▶ **Stored items**
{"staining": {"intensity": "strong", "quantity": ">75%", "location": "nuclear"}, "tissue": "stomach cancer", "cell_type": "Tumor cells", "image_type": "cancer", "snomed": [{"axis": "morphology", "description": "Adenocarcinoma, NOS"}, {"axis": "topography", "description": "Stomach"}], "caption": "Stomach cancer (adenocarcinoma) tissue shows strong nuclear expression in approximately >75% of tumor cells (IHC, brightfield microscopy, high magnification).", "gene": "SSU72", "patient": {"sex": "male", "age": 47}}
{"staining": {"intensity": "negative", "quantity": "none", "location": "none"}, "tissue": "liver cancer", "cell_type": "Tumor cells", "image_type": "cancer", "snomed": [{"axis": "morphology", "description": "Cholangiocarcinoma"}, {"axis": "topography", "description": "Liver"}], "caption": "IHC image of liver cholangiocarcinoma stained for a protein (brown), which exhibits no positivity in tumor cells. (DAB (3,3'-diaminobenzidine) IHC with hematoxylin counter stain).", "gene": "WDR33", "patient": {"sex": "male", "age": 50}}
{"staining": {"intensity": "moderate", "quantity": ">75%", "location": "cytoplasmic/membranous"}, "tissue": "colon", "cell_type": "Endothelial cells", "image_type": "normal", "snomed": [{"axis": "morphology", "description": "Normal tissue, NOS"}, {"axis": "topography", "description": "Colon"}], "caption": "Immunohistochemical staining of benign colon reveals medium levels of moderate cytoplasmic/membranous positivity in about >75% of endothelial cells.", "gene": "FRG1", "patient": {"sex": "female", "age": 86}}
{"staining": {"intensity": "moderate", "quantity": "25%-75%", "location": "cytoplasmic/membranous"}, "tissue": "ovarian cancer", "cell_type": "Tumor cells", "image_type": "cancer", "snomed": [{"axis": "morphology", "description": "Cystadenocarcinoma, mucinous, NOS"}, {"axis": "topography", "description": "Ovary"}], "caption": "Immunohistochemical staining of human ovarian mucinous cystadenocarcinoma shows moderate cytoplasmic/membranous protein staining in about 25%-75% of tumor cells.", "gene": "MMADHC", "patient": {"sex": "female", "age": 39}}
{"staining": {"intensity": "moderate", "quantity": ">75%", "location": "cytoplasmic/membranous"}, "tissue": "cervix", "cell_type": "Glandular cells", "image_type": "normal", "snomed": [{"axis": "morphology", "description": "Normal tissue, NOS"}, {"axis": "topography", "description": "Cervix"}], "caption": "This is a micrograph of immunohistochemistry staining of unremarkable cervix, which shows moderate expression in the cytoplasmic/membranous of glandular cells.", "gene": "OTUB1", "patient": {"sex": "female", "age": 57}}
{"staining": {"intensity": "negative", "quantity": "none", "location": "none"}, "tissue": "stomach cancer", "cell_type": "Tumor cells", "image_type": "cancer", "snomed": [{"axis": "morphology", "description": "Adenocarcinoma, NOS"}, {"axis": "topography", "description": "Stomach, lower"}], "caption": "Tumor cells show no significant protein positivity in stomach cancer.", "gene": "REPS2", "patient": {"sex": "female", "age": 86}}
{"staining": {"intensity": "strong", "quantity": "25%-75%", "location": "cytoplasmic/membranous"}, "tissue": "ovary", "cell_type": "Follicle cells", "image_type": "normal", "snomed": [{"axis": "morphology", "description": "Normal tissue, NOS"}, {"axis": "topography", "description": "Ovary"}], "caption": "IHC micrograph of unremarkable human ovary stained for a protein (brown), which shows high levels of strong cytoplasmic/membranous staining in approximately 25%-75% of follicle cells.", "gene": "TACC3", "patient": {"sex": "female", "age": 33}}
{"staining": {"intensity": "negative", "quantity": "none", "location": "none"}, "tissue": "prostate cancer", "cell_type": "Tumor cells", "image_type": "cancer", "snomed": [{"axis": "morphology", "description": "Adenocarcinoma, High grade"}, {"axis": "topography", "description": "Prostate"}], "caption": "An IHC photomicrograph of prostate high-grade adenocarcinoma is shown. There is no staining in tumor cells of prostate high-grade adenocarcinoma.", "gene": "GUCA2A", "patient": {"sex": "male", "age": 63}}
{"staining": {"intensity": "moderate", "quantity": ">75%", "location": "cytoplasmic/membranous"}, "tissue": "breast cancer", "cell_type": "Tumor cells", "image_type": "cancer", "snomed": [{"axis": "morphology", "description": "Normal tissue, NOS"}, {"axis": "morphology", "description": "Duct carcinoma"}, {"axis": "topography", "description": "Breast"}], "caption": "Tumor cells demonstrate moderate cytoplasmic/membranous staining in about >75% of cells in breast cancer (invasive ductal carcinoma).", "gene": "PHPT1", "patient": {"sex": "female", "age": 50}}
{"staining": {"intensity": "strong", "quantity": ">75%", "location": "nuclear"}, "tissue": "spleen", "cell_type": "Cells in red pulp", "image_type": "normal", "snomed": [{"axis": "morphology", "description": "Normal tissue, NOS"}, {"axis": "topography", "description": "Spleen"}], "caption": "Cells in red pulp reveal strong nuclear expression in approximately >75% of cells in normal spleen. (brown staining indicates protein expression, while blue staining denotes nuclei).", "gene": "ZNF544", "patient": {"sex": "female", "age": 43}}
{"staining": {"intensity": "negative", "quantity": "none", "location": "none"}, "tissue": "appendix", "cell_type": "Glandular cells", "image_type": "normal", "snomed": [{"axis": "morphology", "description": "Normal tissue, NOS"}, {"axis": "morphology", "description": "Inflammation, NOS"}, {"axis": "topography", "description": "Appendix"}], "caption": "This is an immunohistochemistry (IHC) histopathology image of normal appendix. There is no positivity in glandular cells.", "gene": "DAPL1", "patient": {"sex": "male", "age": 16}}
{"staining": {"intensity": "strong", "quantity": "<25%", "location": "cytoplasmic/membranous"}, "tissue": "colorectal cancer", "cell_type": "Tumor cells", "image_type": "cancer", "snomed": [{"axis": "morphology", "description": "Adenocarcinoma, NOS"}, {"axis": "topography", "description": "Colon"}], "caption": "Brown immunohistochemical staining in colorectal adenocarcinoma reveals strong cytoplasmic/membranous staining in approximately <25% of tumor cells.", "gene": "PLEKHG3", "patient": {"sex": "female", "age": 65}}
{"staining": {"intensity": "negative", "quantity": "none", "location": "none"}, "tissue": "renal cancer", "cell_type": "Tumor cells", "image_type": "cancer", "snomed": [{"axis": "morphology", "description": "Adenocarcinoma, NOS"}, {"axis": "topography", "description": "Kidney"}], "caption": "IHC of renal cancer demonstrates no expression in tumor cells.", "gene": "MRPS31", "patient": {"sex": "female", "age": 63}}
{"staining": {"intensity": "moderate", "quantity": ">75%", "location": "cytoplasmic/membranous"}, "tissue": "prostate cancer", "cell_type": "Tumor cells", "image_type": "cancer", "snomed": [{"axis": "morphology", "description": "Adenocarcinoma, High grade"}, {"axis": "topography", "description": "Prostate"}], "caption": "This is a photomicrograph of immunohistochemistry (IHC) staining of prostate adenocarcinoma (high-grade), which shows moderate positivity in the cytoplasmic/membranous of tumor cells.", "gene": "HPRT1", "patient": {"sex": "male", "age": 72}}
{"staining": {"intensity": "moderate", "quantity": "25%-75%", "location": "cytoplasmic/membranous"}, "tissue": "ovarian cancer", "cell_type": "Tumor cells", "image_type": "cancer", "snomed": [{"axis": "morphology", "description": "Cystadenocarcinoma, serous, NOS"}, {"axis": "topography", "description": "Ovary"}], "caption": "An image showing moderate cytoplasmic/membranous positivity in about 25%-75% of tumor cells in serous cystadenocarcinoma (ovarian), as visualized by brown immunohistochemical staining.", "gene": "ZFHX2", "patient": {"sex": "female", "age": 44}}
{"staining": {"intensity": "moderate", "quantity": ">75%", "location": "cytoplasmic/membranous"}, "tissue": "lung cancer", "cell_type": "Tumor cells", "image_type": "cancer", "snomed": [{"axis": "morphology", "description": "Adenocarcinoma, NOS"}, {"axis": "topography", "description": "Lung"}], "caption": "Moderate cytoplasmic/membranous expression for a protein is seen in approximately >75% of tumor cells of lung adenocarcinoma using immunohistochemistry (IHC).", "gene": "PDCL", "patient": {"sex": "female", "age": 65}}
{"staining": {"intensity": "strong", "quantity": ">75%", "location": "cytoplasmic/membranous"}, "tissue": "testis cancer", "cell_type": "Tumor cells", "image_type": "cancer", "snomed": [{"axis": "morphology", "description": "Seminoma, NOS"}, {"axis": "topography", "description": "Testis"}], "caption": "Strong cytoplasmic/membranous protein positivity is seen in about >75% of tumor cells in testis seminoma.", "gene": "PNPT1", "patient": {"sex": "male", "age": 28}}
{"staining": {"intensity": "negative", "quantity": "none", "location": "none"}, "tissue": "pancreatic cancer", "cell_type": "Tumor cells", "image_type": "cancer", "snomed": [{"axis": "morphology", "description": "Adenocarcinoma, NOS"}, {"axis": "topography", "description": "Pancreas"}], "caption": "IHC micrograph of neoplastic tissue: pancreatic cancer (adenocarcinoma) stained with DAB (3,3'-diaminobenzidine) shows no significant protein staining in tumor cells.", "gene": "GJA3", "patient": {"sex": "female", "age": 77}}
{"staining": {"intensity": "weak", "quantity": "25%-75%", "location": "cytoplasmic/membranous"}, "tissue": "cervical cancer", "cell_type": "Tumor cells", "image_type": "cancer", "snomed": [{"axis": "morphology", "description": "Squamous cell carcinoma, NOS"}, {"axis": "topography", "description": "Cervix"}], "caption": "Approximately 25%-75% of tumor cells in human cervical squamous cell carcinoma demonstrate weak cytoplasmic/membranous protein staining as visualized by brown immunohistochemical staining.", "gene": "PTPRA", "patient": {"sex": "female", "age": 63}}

▶ **Exercise instructions**
Lines in the data that include the word "stomach" should all be copied.

▶ **Expected output**
{"staining": {"intensity": "strong", "quantity": ">75%", "location": "nuclear"}, "tissue": "stomach cancer", "cell_type": "Tumor cells", "image_type": "cancer", "snomed": [{"axis": "morphology", "description": "Adenocarcinoma, NOS"}, {"axis": "topography", "description": "Stomach"}], "caption": "Stomach cancer (adenocarcinoma) tissue shows strong nuclear expression in approximately >75% of tumor cells (IHC, brightfield microscopy, high magnification).", "gene": "SSU72", "patient": {"sex": "male", "age": 47}}
{"staining": {"intensity": "negative", "quantity": "none", "location": "none"}, "tissue": "stomach cancer", "cell_type": "Tumor cells", "image_type": "cancer", "snomed": [{"axis": "morphology", "description": "Adenocarcinoma, NOS"}, {"axis": "topography", "description": "Stomach, lower"}], "caption": "Tumor cells show no significant protein positivity in stomach cancer.", "gene": "REPS2", "patient": {"sex": "female", "age": 86}}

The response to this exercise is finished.